Bunnies By The Bay
- Industry: Retail
- Founded: 1986
- Founders: Krystal Kirkpatrick Suzanne Knutson Jeanne-Ming Hayes
- Headquarters: Anacortes, Washington, United States
- Number of locations: 2 retail stores
- Area served: Worldwide
- Products: Buddy Blankets; Bye Bye Buddy Blankets; Wee Kiddo the Lamb; Blossom Bunny Buddy Blankets;
- Services: Handmade stuffed animals; Custom embroidery on stuffed animals and baby blankets; Whitelabel stuffed animal design and production;
- Owner: Bunnies By The Bay, Inc.
- Number of employees: 20
- Parent: Kids Preferred, Inc. (Former); Bunnies By The Bay, Inc. (Current);
- Website: bunniesbythebay.com

= Bunnies By The Bay =

American baby product chain

Bunnies By The Bay was founded in 1986 by sisters Suzanne Knutson and Krystal Kirkpatrick. The company's focus is on creating gifts for infants.

==Background==
For several years, the sisters had a sewing workshop in Anacortes, Washington where they created plush bunnies in different outfits, each with its own name and a short section of verse.

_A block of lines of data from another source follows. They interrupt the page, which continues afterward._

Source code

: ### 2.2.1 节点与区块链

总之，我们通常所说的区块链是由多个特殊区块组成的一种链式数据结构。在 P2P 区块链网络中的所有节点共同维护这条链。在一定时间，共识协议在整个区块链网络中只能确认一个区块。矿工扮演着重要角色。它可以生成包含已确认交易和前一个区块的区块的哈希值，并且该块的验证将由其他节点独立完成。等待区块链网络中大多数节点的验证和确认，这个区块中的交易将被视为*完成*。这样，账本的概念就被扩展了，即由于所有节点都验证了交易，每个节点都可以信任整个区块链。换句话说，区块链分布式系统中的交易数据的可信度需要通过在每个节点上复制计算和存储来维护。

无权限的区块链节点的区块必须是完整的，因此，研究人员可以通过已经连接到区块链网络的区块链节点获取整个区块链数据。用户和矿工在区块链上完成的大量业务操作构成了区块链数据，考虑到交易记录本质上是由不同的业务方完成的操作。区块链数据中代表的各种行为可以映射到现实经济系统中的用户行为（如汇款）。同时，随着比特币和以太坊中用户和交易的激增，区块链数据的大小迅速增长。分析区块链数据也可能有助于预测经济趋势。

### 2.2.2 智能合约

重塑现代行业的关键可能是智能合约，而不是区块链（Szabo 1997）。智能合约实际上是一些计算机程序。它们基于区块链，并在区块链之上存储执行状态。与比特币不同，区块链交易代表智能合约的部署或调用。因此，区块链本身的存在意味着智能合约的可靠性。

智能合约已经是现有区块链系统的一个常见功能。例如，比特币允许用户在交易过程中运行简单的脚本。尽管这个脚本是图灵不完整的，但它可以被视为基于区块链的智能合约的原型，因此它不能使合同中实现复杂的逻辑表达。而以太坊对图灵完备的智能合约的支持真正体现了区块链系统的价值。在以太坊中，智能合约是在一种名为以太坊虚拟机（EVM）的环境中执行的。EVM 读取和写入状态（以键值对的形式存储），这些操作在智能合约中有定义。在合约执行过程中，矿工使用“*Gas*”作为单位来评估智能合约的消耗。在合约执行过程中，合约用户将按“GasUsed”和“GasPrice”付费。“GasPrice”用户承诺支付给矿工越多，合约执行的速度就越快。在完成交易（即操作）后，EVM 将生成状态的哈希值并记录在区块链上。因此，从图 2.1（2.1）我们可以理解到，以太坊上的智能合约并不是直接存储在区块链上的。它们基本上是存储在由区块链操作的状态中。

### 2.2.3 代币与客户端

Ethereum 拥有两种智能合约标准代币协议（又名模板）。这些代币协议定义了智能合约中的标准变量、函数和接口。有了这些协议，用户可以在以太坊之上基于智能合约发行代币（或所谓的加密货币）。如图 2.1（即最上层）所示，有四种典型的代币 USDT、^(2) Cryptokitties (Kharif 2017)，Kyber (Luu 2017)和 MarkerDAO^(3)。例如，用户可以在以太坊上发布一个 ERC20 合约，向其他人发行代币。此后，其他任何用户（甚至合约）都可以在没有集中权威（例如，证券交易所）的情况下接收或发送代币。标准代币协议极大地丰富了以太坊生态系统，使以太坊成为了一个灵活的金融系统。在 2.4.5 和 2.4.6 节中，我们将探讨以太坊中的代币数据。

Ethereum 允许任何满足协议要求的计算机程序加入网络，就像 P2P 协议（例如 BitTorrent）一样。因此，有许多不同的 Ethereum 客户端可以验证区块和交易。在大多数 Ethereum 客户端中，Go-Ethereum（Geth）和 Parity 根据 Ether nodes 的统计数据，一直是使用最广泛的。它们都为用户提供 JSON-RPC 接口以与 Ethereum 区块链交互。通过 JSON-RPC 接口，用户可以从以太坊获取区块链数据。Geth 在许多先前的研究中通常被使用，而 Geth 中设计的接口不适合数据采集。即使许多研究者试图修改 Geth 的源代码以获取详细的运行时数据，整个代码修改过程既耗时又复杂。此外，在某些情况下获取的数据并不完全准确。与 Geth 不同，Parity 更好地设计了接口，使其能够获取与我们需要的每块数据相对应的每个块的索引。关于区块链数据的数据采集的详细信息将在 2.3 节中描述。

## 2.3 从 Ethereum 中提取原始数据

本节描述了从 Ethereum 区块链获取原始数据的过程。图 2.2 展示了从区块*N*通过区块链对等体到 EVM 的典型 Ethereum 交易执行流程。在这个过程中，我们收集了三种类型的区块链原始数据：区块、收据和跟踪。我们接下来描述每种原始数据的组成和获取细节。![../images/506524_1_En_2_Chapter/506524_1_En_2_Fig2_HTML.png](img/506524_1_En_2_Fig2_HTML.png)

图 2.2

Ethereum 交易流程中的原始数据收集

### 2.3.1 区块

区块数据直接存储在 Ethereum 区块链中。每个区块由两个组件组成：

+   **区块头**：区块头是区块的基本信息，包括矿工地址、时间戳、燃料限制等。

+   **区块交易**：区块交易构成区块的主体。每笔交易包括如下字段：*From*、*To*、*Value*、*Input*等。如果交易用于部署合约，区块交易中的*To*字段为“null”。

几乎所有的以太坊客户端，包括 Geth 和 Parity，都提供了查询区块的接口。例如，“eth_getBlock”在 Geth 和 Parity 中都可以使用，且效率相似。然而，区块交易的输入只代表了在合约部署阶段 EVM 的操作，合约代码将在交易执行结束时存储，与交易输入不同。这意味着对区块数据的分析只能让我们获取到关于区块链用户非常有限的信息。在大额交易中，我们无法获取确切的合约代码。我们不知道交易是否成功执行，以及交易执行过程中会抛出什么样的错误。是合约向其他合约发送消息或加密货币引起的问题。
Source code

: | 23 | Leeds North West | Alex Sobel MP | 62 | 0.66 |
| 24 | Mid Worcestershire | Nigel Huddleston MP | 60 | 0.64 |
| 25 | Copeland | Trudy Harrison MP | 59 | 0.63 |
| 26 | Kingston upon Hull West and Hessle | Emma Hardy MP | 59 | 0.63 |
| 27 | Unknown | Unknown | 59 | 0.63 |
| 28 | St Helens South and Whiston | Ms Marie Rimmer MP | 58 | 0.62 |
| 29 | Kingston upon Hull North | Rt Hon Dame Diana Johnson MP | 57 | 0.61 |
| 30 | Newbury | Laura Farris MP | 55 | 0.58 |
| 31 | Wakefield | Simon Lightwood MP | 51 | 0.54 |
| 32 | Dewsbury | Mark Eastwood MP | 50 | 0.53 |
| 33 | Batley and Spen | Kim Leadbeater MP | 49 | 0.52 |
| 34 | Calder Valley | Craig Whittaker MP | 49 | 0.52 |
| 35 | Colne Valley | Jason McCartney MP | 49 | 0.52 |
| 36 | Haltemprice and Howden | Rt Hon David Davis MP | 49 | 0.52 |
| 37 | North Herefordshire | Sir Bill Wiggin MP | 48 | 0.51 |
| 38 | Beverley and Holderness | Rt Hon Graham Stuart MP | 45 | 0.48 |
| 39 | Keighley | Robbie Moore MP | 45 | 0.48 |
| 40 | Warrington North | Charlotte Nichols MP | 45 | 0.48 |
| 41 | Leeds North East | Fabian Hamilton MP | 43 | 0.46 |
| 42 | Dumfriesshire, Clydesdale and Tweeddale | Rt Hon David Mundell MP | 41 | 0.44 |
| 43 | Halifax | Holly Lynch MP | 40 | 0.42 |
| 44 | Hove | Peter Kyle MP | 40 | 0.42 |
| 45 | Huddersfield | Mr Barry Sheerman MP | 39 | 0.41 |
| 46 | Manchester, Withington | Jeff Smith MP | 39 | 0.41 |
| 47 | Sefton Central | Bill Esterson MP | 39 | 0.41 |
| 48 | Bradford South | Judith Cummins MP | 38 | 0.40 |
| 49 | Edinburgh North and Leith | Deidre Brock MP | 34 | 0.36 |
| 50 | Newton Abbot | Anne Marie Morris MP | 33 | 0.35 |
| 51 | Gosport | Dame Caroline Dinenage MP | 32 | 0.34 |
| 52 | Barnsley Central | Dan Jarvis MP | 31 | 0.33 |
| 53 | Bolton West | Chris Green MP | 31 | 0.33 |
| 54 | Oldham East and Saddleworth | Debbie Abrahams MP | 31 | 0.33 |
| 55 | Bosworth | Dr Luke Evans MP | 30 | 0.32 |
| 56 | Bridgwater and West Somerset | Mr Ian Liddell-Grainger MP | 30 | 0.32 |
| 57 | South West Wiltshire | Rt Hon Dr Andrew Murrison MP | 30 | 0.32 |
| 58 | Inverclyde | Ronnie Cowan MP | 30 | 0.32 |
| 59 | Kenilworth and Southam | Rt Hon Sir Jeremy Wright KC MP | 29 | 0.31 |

During the economic downturn, the sisters were joined by Jeanne-Ming Hayes as a third founder. Together they redirected the company to its present focus on gifts for babies and toddlers.

In February 2013, Kids Preferred acquired Bunnies by the Bay. In July 2019, Bunnies By The Bay separated from Kids Preferred and returned to the original owners.

==Retail locations==
Bunnies By The Bay has two retail locations in the northwest region of Washington state in the towns of La Conner and Anacortes. All Bunnies By The Bay products are available worldwide through boutiques, gift shops, major retailers, and in their online shop.

Bunnies By The Bay was one of the few toy companies included in the November 2018 re-opening of the famed FAO Schwarz toy store in New York. The company was included in the international openings of the FAO Schwarz Beijing, London, Dublin, Paris, Milan and Rome.